提示本文 -
──────
話はがらりと変わりますが、長い歴史の中で淘汰され評価された備前焼の作品が岡山県立美術館で展示されていましたので、今回の遠征中にそれも鑑賞いたしました。また歴代の人間国宝の作品も同美術館で拝見できましたし、備前市立備前ミュージアムにも展示されておりました。

 

第二次大戦を境に美術品愛好者の嗜好が変わり、焼物は初期伊万里・備前・唐津が珍重されるようになったとの記載があります。北大路魯山人先生は戦後になって伊部の金重陶陽先生を訪問し、陶陽窯で初めて自作を500点も焼き上げました。針金で切り出した板状の土で皿・鉢を焼きましたが、板づくりの技法はそれまでの備前焼には全くなかったもので、その後の備前焼の作家に受け継がれているようです。その後備前の古窯を一つ買って鎌倉に運び、陶陽先生が采配を振るってそれを築き、金重先生や藤原先生達から送られた備前の山土・田土を使って二窯焼き上げました。しかし薪代と手間の関係で、今までの登窯で焼くに至りました。俎板鉢など鉢類、八寸皿など皿類、徳利・ぐい吞みなどの酒器が代表作で、花入・水差などの茶陶も有名ですが茶碗・建水は少ないようです。
──────
参照データ -
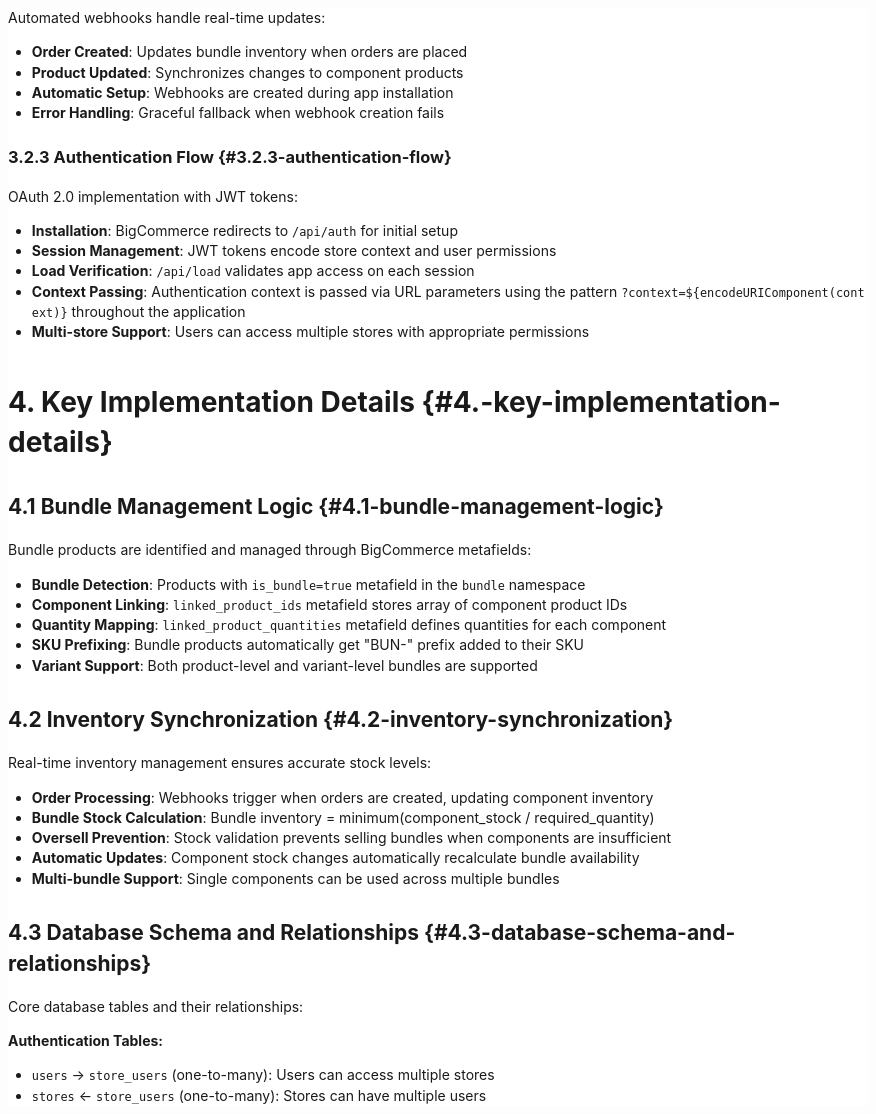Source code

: Automated webhooks handle real-time updates:

- **Order Created**: Updates bundle inventory when orders are placed  
- **Product Updated**: Synchronizes changes to component products  
- **Automatic Setup**: Webhooks are created during app installation  
- **Error Handling**: Graceful fallback when webhook creation fails

### 3.2.3 Authentication Flow {#3.2.3-authentication-flow}

OAuth 2.0 implementation with JWT tokens:

- **Installation**: BigCommerce redirects to `/api/auth` for initial setup  
- **Session Management**: JWT tokens encode store context and user permissions  
- **Load Verification**: `/api/load` validates app access on each session  
- **Context Passing**: Authentication context is passed via URL parameters using the pattern `?context=${encodeURIComponent(context)}` throughout the application  
- **Multi-store Support**: Users can access multiple stores with appropriate permissions

# **4\. Key Implementation Details** {#4.-key-implementation-details}

## 4.1 Bundle Management Logic {#4.1-bundle-management-logic}

Bundle products are identified and managed through BigCommerce metafields:

- **Bundle Detection**: Products with `is_bundle=true` metafield in the `bundle` namespace  
- **Component Linking**: `linked_product_ids` metafield stores array of component product IDs  
- **Quantity Mapping**: `linked_product_quantities` metafield defines quantities for each component  
- **SKU Prefixing**: Bundle products automatically get "BUN-" prefix added to their SKU  
- **Variant Support**: Both product-level and variant-level bundles are supported

## 4.2 Inventory Synchronization {#4.2-inventory-synchronization}

Real-time inventory management ensures accurate stock levels:

- **Order Processing**: Webhooks trigger when orders are created, updating component inventory  
- **Bundle Stock Calculation**: Bundle inventory \= minimum(component\_stock / required\_quantity)  
- **Oversell Prevention**: Stock validation prevents selling bundles when components are insufficient  
- **Automatic Updates**: Component stock changes automatically recalculate bundle availability  
- **Multi-bundle Support**: Single components can be used across multiple bundles

## 4.3 Database Schema and Relationships {#4.3-database-schema-and-relationships}

Core database tables and their relationships:

**Authentication Tables:**

- `users` → `store_users` (one-to-many): Users can access multiple stores  
- `stores` ← `store_users` (one-to-many): Stores can have multiple users
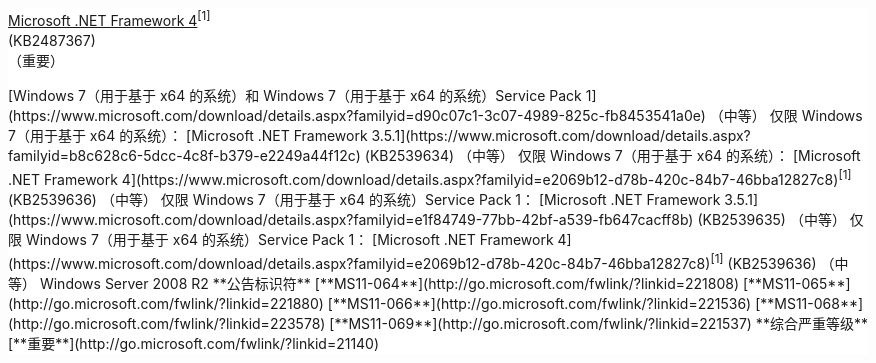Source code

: [Microsoft .NET Framework 4](https://www.microsoft.com/download/details.aspx?familyid=6ca837f7-eda1-4ebe-b48a-8c77f949ebfd)<sup>[1]</sup>  
(KB2487367)  
（重要）
</td>
<td style="border:1px solid black;">
[Windows 7（用于基于 x64 的系统）和 Windows 7（用于基于 x64 的系统）Service Pack 1](https://www.microsoft.com/download/details.aspx?familyid=d90c07c1-3c07-4989-825c-fb8453541a0e)  
（中等）
</td>
<td style="border:1px solid black;">
仅限 Windows 7（用于基于 x64 的系统）：  
[Microsoft .NET Framework 3.5.1](https://www.microsoft.com/download/details.aspx?familyid=b8c628c6-5dcc-4c8f-b379-e2249a44f12c)  
(KB2539634)  
（中等）  
仅限 Windows 7（用于基于 x64 的系统）：  
[Microsoft .NET Framework 4](https://www.microsoft.com/download/details.aspx?familyid=e2069b12-d78b-420c-84b7-46bba12827c8)<sup>[1]</sup>  
(KB2539636)  
（中等）  
仅限 Windows 7（用于基于 x64 的系统）Service Pack 1：  
[Microsoft .NET Framework 3.5.1](https://www.microsoft.com/download/details.aspx?familyid=e1f84749-77bb-42bf-a539-fb647cacff8b)  
(KB2539635)  
（中等）  
仅限 Windows 7（用于基于 x64 的系统）Service Pack 1：  
[Microsoft .NET Framework 4](https://www.microsoft.com/download/details.aspx?familyid=e2069b12-d78b-420c-84b7-46bba12827c8)<sup>[1]</sup>  
(KB2539636)  
（中等）
</td>
</tr>
<tr>
<th colspan="6" style="border:1px solid black;">
Windows Server 2008 R2
</th>
</tr>
<tr>
<td style="border:1px solid black;">
**公告标识符**
</td>
<td style="border:1px solid black;">
[**MS11-064**](http://go.microsoft.com/fwlink/?linkid=221808)
</td>
<td style="border:1px solid black;">
[**MS11-065**](http://go.microsoft.com/fwlink/?linkid=221880)
</td>
<td style="border:1px solid black;">
[**MS11-066**](http://go.microsoft.com/fwlink/?linkid=221536)
</td>
<td style="border:1px solid black;">
[**MS11-068**](http://go.microsoft.com/fwlink/?linkid=223578)
</td>
<td style="border:1px solid black;">
[**MS11-069**](http://go.microsoft.com/fwlink/?linkid=221537)
</td>
</tr>
<tr class="alternateRow">
<td style="border:1px solid black;">
**综合严重等级**
</td>
<td style="border:1px solid black;">
[**重要**](http://go.microsoft.com/fwlink/?linkid=21140)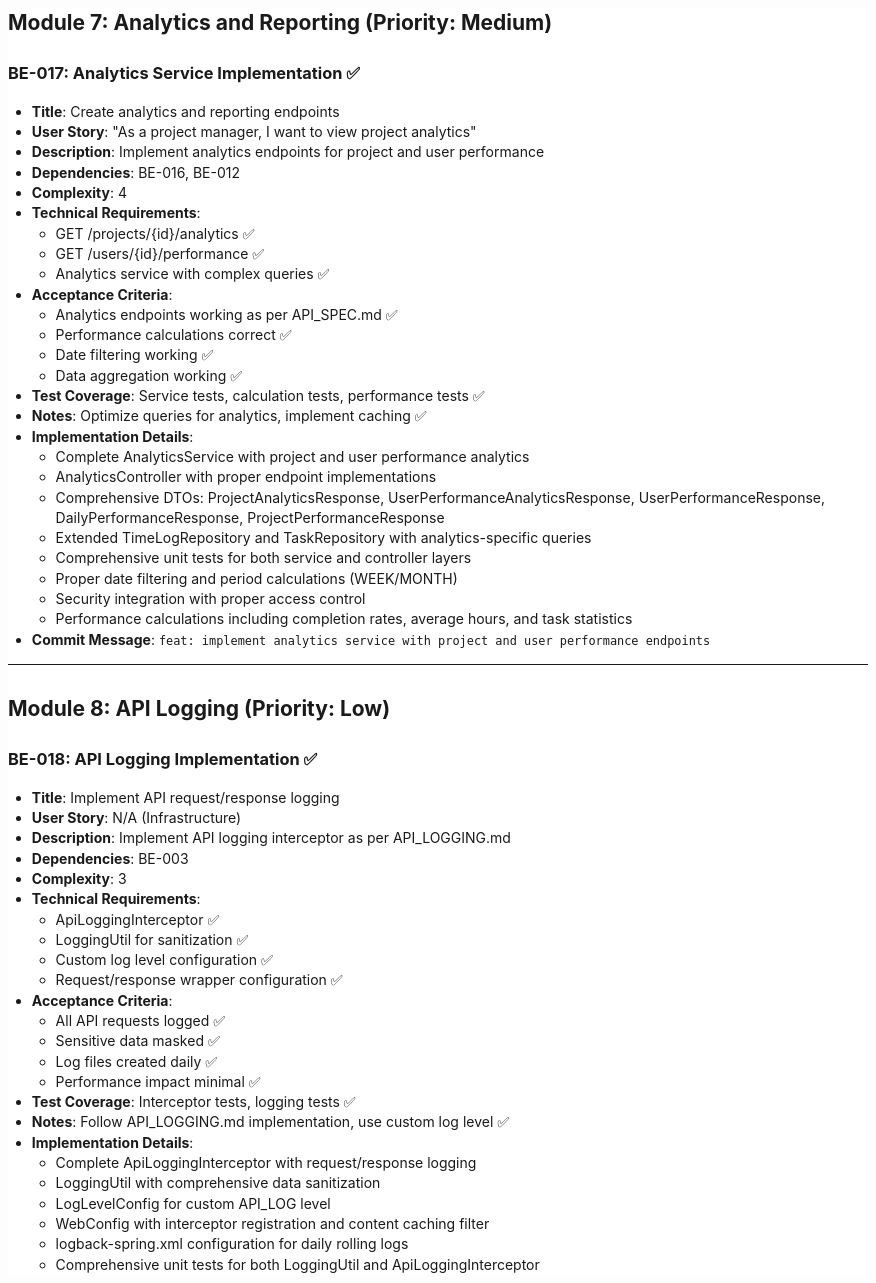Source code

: 
## Module 7: Analytics and Reporting (Priority: Medium)

### BE-017: Analytics Service Implementation ✅
- **Title**: Create analytics and reporting endpoints
- **User Story**: "As a project manager, I want to view project analytics"
- **Description**: Implement analytics endpoints for project and user performance
- **Dependencies**: BE-016, BE-012
- **Complexity**: 4
- **Technical Requirements**:
  - GET /projects/{id}/analytics ✅
  - GET /users/{id}/performance ✅
  - Analytics service with complex queries ✅
- **Acceptance Criteria**:
  - Analytics endpoints working as per API_SPEC.md ✅
  - Performance calculations correct ✅
  - Date filtering working ✅
  - Data aggregation working ✅
- **Test Coverage**: Service tests, calculation tests, performance tests ✅
- **Notes**: Optimize queries for analytics, implement caching ✅
- **Implementation Details**:
  - Complete AnalyticsService with project and user performance analytics
  - AnalyticsController with proper endpoint implementations
  - Comprehensive DTOs: ProjectAnalyticsResponse, UserPerformanceAnalyticsResponse, UserPerformanceResponse, DailyPerformanceResponse, ProjectPerformanceResponse
  - Extended TimeLogRepository and TaskRepository with analytics-specific queries
  - Comprehensive unit tests for both service and controller layers
  - Proper date filtering and period calculations (WEEK/MONTH)
  - Security integration with proper access control
  - Performance calculations including completion rates, average hours, and task statistics
- **Commit Message**: `feat: implement analytics service with project and user performance endpoints`

---

## Module 8: API Logging (Priority: Low)

### BE-018: API Logging Implementation ✅
- **Title**: Implement API request/response logging
- **User Story**: N/A (Infrastructure)
- **Description**: Implement API logging interceptor as per API_LOGGING.md
- **Dependencies**: BE-003
- **Complexity**: 3
- **Technical Requirements**:
  - ApiLoggingInterceptor ✅
  - LoggingUtil for sanitization ✅
  - Custom log level configuration ✅
  - Request/response wrapper configuration ✅
- **Acceptance Criteria**:
  - All API requests logged ✅
  - Sensitive data masked ✅
  - Log files created daily ✅
  - Performance impact minimal ✅
- **Test Coverage**: Interceptor tests, logging tests ✅
- **Notes**: Follow API_LOGGING.md implementation, use custom log level ✅
- **Implementation Details**:
  - Complete ApiLoggingInterceptor with request/response logging
  - LoggingUtil with comprehensive data sanitization
  - LogLevelConfig for custom API_LOG level
  - WebConfig with interceptor registration and content caching filter
  - logback-spring.xml configuration for daily rolling logs
  - Comprehensive unit tests for both LoggingUtil and ApiLoggingInterceptor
──────
課題 -
備前焼に関する提示本文を、「話はがらりと変わりますが、長」を含む箇所から始めて「茶碗・建水は少ないようです。」の後で終わるまで書き写し、その中の「鑑賞」を「見学」に置き換えてください。

解答 -
話はがらりと変わりますが、長い歴史の中で淘汰され評価された備前焼の作品が岡山県立美術館で展示されていましたので、今回の遠征中にそれも見学いたしました。また歴代の人間国宝の作品も同美術館で拝見できましたし、備前市立備前ミュージアムにも展示されておりました。

 

第二次大戦を境に美術品愛好者の嗜好が変わり、焼物は初期伊万里・備前・唐津が珍重されるようになったとの記載があります。北大路魯山人先生は戦後になって伊部の金重陶陽先生を訪問し、陶陽窯で初めて自作を500点も焼き上げました。針金で切り出した板状の土で皿・鉢を焼きましたが、板づくりの技法はそれまでの備前焼には全くなかったもので、その後の備前焼の作家に受け継がれているようです。その後備前の古窯を一つ買って鎌倉に運び、陶陽先生が采配を振るってそれを築き、金重先生や藤原先生達から送られた備前の山土・田土を使って二窯焼き上げました。しかし薪代と手間の関係で、今までの登窯で焼くに至りました。俎板鉢など鉢類、八寸皿など皿類、徳利・ぐい吞みなどの酒器が代表作で、花入・水差などの茶陶も有名ですが茶碗・建水は少ないようです。